The job market has been buoyant for the last nine months, however the Bank of England, among others, has forecast that the UK will go into recession during 2022 likely reducing the quantity of job opportunities across much of the construction sector. Furthermore, the added pressure of soaring material costs and increasing interest rates may put some companies under financial pressure. This poses two possible issues for those who have pushed their salaries as high as possible. Firstly, should their employer need to make redundancies the most highly paid individuals in at risk roles will be those who offer the greatest potential cost saving. Secondly, individuals at the top end of salary brackets may find they have priced themselves out of the market should they want a sideways or even slightly upwards move. 

How to negotiate your salary

However, even if caution may be advisable, recent cost of living rises are putting many people under financial pressure and a conversation with a recruitment consultant may highlight that your peers’ salaries have increased beyond yours during the last nine months. So, should you want to try to increase your salary, how should you set about it? 

Whether you are looking internally or planning a move the most important thing beyond understanding your market value is to be able to justify it. The ability to demonstrate your value – whether it is saving the company money, driving revenue or delivering tasks or projects nobody else can – makes it much easier for a manager to argue your case for you. Where possible highlight how you have delivered against or exceeded your targets (i.e. the company’s expectations of you) and show where you expect to add more value in the years to come. 

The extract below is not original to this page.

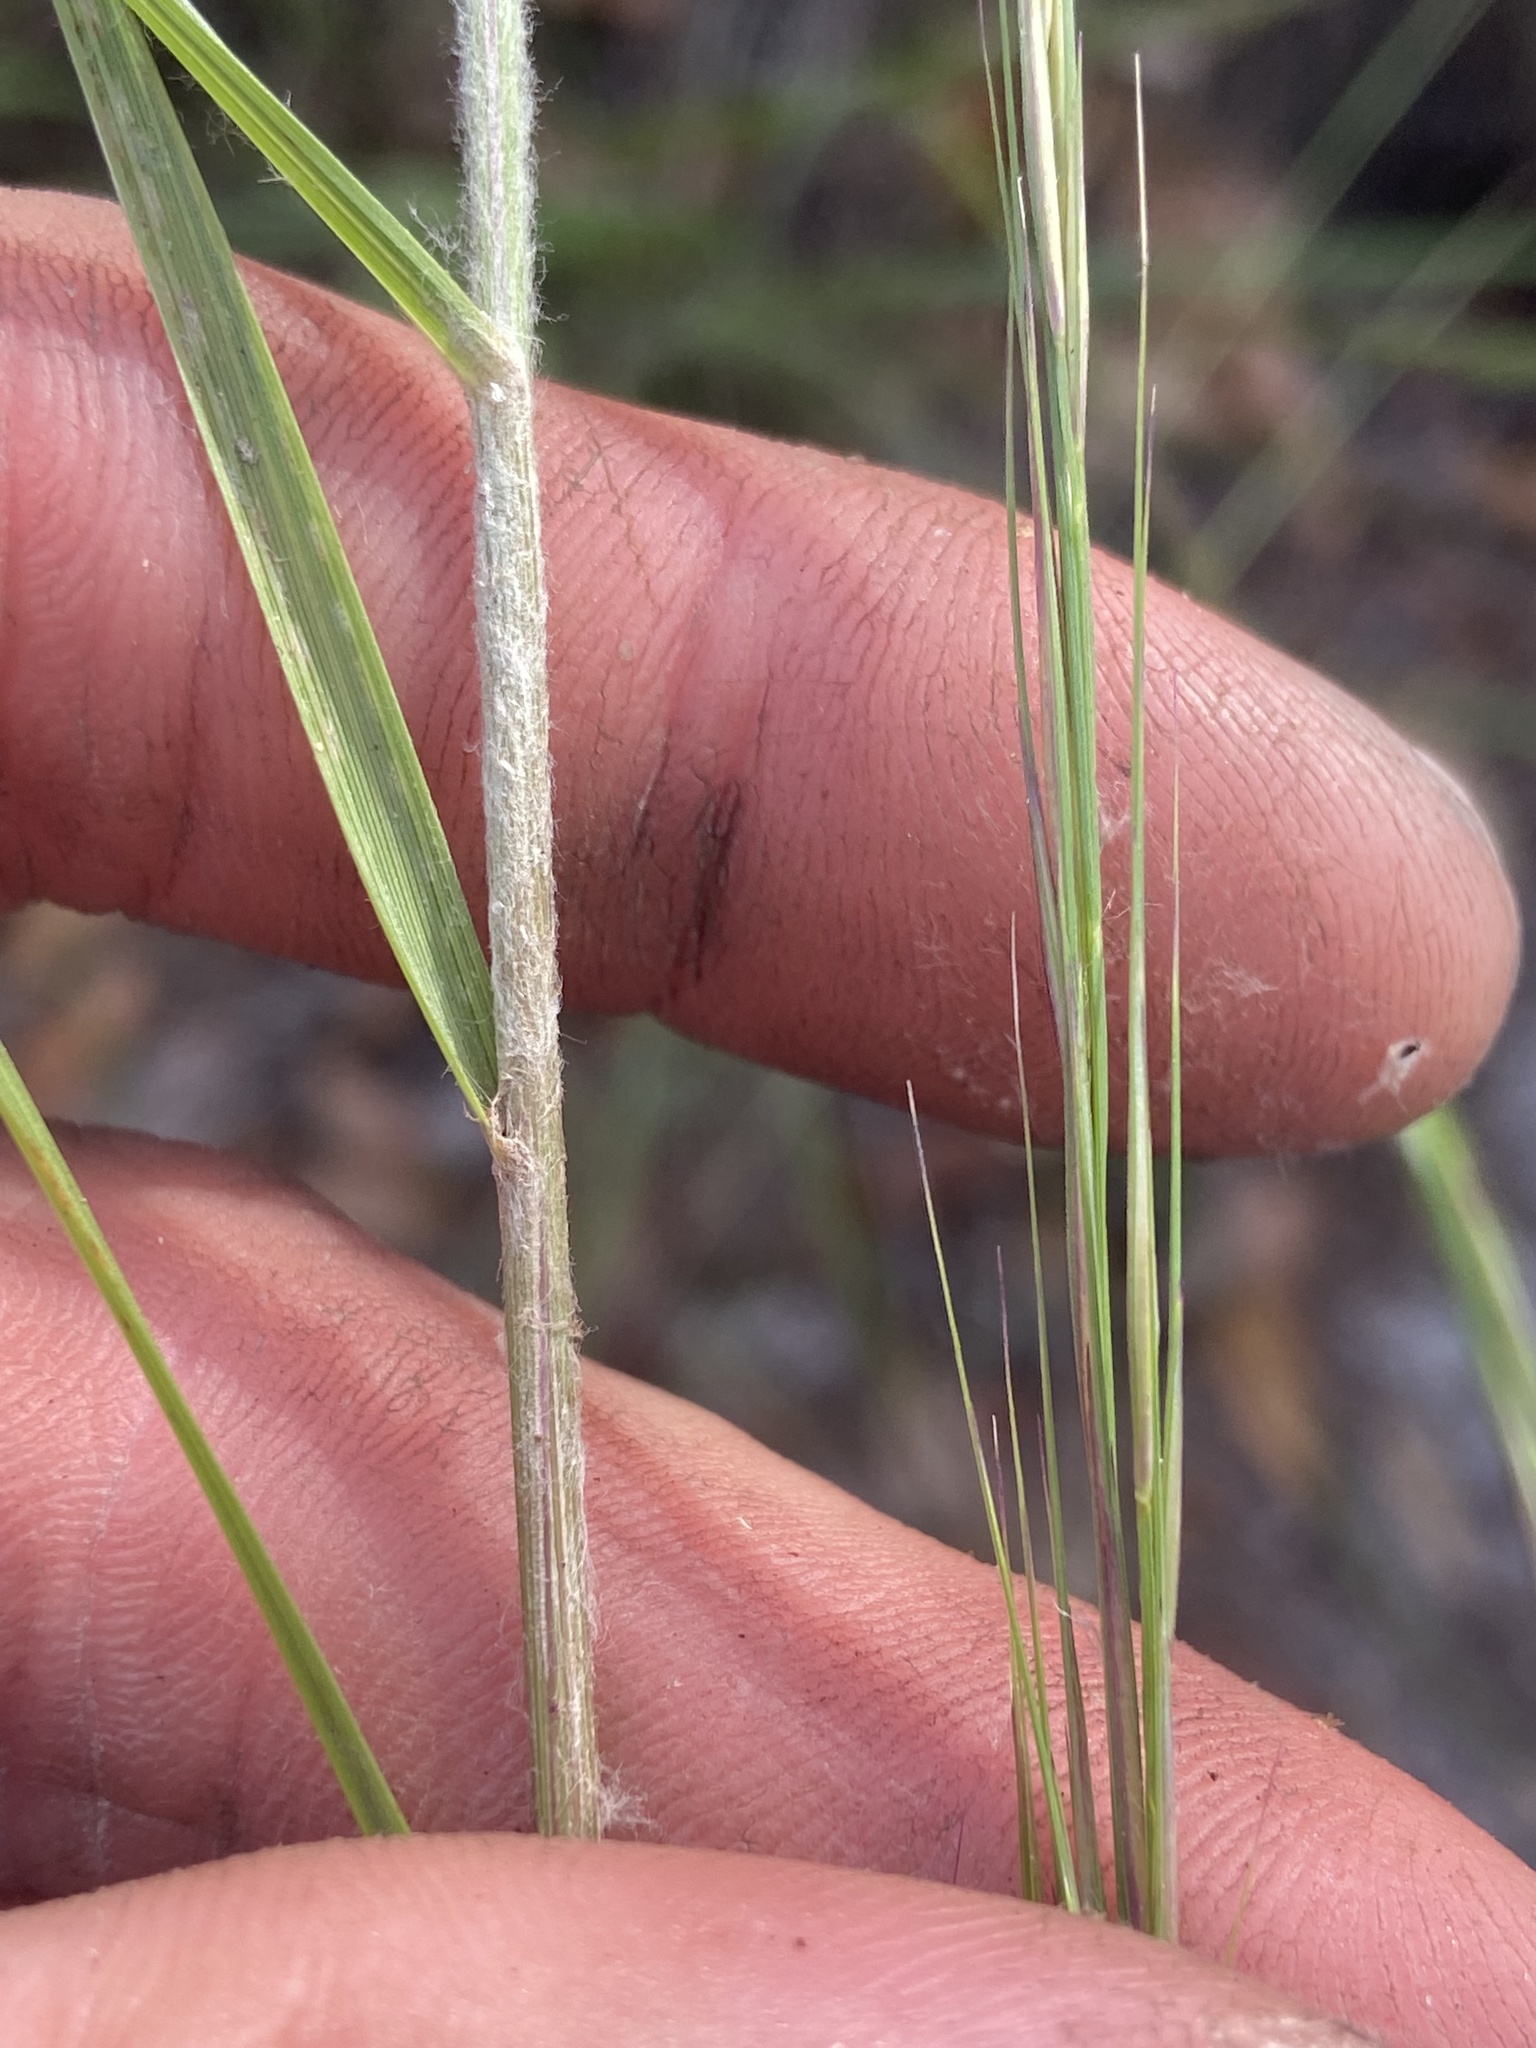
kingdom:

If you are not looking to move then, having set your expectations and considered your reasoning, request a meeting to discuss your career progression. If you are interviewing externally then this is of course part of the process anyway. When the subject of salary arises avoid being the first to share a number – if they agree you will feel you have undersold yourself, if you go wildly in excess of the figure they are considering then you will look like an unrealistic opportunist. The company will likely not only have a salary bracket in mind but will also hopefully articulate future plans for the company and your career development at the same time. Recruiting takes time and costs money, so your manager’s (or the hiring manager’s) focus will typically be on making a fair offer rather than chancing a low-ball figure. 

Whether or not you are happy with the first offer, it does no harm to ask for a little time to consider it. This is particularly important if you struggle to keep your emotions – be they disappointment or excitement – in check. The non-salary elements of an offer can make a huge difference to the true value of an offer and these in particular can get overlooked in the heat of the moment. Even if the offer does not meet your expectations, it is important to remember that companies cannot pay more than they can afford and operational costs are rising in parallel with the cost of living.

Finally, if you are looking externally, beware the counter-offer. Being perceived as using one company to leverage a higher offer with another will typically not only annoy the unsuccessful party and any recruitment consultant involved, but may also leave a sour atmosphere with the ultimately successful hiring company.